Fotografia di Dino Ignani
In ricordo di Mario Benedetti (1955-2020), pubblico questa mia nota critica relativa al suo ultimo libro Tersa morte (Mondadori, 2013), edita in Margini della parola. Note di lettura su autori classici e contemporanei (La Vita Felice, 2014).
Ci conoscemmo nel 1989,
quando lui dirigeva, insieme a Stefano Dal Bianco e Fernando Marchiori, la
rivista “Scarto Minimo”. Mi
colpì subito nei suoi versi e nella sua persona un’autenticità silenziosa e
sofferta, che diceva della fragilità dell’esistenza, un’irrequietudine e una
sconfitta dentro e oltre la parola.
Nella
poesia di Mario Benedetti la parola appare indifesa, come ad ammettere una
sconfitta, una resa nei confronti di ciò che è accaduto e sta accadendo
nell’atto stesso della scrittura. Qualcosa si è perso, qualcosa si perde
continuamente. I versi si fermano lì, avvengono al culmine di una tensione
estrema e dicono che di più non possono, che sono così, ai bordi
dell’inesprimibile. E l’inesprimibile è proprio la vita, la stessa enigmatica
identità di chi scrive, di chi guarda a sé e a quelle parole come a una
perdita, a un addio. Ciò che rimane è la voce abbandonata di un’assenza, tutta
la povertà di una fine che va compiendosi nel dire.
È
questa la ferita mortale dei versi di Benedetti, quella solitudine fra
solitudini, quell’estraneità che parla in tutti, nel mondo, nelle cose, e fa
male. Quell’estraneità che è nel nostro sosia, colui che guarda, quando “la
vita ha deciso”.
La
nudità dell’esistenza tocca la pagina, il pudore dei versi, quei frammenti di
ciò che è stato. Così restano, carichi del loro silenzio e del loro dolore, gli
affetti familiari, le figure del padre, della madre e del fratello, nella
consapevolezza che “le parole non sono per chi non c’è più”, che la scomparsa
ora è qui, è chiara, è per sempre, anzi c’era già, solo che era nascosta nella
semplicità dei gesti più comuni, degli sguardi, delle voci, delle cose: “E ogni
vita / era questo: interezze create continuamente / per un dopo che non ci sarà
più o è già stato”.
Ecco
dunque emergere un’impossibilità, un’appartenenza lacerata e lacerante,
qualcosa che reca in sé il segno della fine, quell’incompiutezza o
inadeguatezza esistenziale che emerge dalla poesia di Benedetti: “Il mio nome
ha sbagliato a credere nella continuità / commossa, i suoi luoghi intimi
antichi, la mia storia. / Le parole hanno fatto il loro corso”.

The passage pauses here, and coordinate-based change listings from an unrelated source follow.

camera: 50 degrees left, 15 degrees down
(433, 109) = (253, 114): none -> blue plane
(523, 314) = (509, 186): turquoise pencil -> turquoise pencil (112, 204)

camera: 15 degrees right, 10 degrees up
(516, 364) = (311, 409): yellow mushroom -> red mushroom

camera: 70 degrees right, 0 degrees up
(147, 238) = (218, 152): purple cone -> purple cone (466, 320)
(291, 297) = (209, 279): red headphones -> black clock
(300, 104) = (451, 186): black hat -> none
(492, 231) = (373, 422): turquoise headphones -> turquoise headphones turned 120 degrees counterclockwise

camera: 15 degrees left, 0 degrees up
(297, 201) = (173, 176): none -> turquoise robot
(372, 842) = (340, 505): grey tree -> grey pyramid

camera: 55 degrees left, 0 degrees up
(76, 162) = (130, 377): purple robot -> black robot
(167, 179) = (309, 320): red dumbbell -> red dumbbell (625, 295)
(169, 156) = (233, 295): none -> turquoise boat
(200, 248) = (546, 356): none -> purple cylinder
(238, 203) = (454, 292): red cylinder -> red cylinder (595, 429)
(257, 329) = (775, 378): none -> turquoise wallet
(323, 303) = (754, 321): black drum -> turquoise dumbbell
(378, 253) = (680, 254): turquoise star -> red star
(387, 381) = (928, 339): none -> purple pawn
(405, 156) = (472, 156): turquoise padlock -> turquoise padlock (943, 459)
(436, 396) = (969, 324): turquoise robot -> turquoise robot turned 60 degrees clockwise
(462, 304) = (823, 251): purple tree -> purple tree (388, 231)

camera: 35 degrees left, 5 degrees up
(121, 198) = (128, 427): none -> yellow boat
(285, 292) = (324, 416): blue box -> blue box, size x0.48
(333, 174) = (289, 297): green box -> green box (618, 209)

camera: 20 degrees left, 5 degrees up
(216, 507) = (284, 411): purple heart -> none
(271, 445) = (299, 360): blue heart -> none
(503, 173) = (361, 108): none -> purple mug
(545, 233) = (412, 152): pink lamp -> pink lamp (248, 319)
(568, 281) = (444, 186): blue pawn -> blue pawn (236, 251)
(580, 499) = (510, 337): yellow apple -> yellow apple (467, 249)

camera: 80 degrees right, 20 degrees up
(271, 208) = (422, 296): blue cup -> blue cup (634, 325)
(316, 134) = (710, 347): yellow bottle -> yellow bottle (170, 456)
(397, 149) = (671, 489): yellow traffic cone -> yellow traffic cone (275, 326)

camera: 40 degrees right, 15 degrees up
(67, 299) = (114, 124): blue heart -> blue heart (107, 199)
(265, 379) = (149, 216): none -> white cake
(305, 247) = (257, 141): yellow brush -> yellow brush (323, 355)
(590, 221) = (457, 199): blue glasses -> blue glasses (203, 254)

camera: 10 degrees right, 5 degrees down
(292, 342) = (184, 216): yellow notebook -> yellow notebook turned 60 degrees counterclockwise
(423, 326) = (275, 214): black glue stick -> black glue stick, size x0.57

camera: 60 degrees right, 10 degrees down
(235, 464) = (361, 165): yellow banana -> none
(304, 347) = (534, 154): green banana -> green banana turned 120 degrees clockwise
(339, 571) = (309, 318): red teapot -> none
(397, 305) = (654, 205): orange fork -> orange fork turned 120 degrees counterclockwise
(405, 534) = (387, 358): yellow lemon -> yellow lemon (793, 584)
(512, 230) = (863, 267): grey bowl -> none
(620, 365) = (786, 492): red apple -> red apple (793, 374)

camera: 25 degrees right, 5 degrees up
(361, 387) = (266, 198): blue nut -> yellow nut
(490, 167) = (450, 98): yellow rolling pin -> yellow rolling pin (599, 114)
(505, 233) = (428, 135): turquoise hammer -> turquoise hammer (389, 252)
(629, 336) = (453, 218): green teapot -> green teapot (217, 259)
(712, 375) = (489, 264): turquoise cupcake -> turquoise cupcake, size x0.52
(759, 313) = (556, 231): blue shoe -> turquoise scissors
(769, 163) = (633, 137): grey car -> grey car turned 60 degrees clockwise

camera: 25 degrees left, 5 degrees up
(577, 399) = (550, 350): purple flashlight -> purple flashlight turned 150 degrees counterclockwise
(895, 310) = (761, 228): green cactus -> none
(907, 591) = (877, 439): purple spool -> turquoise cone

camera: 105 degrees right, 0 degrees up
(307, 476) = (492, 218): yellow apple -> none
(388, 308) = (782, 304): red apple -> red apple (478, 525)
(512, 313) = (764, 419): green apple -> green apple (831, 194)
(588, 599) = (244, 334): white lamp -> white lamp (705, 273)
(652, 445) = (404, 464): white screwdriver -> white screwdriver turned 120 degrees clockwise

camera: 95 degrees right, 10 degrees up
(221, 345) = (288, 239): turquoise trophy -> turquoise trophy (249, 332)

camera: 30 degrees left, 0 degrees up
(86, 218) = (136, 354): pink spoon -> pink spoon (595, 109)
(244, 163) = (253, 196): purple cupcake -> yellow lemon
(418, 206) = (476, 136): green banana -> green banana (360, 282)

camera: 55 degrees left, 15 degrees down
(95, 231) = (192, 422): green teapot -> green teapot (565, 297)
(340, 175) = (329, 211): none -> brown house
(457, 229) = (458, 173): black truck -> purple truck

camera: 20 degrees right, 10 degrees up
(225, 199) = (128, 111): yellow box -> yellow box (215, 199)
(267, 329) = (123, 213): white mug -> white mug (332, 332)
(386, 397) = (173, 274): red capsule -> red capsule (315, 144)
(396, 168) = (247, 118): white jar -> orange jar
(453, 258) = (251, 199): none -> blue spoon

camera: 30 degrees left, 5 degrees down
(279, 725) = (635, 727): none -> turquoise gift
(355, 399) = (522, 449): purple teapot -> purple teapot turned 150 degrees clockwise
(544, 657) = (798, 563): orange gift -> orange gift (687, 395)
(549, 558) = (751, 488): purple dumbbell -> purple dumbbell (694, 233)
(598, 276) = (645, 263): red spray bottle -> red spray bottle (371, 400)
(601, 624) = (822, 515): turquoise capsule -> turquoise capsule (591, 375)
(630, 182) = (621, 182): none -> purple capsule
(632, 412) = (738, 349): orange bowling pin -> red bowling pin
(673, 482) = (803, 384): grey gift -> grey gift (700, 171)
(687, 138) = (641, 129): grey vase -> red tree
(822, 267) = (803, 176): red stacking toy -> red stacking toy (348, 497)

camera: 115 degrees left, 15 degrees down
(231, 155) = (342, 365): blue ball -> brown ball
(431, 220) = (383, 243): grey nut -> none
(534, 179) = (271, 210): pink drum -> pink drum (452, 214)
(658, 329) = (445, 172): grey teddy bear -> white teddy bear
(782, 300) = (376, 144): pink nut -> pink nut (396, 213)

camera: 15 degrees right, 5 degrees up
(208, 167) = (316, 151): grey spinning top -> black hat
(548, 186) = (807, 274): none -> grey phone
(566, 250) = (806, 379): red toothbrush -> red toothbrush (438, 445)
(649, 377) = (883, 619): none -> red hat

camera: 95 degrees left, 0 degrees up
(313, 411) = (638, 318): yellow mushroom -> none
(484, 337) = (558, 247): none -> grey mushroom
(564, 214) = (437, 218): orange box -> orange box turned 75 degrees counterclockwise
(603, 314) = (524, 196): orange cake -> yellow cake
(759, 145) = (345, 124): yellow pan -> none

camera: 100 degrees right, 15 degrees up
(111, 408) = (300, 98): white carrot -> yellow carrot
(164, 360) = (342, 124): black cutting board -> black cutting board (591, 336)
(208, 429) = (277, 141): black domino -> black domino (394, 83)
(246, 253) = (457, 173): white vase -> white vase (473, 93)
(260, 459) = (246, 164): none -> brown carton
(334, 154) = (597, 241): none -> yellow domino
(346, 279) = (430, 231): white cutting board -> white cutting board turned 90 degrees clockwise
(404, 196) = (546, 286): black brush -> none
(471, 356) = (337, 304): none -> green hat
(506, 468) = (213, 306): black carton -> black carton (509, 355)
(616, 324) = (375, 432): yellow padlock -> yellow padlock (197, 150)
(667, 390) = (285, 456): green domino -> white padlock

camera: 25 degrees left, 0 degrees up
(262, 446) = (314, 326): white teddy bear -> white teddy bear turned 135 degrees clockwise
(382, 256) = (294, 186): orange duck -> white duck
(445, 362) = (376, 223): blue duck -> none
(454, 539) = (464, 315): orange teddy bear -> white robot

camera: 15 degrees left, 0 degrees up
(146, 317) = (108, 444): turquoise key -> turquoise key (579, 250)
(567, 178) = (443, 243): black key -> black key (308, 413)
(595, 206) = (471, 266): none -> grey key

L’umana gloria con le sue fatiche e
“l’umiltà / delle cose minute”, con i suoi affetti e le sue vicende marginali,
è destinata alla perdita, allo smarrimento, a una distanza che Benedetti sa nel suo dire inerme eppure così toccante.
Si veda l’attenzione ai particolari, ai dettagli che appaiono improvvisi sulla
pagina nella loro nuda verità, come ultimi fotogrammi prima della scomparsa
nella lontananza che li aspetta.
La
coscienza della morte, del lutto che è in noi e ci accompagna, diviene un
assedio silenzioso (“Sono questo, questa mortalità / che mi assedia / che si
concentra negli occhi, nelle mani”) che annulla il reale e il suo senso e
talvolta persino la morte stessa (“evapora il morire”), mentre rimane lo stupore
di essere ancora qui, nonostante tutto (“Si vive ancora, sì, si vive ancora”),
fra l’esistenza e la parola. Una parola che manca: “Ma io nella mia vita non ho
scritto nessuna poesia, / io nella mia vita non ho letto nessuna poesia. / E
questa nessuno l’ha scritta, nessuno l’ha letta”).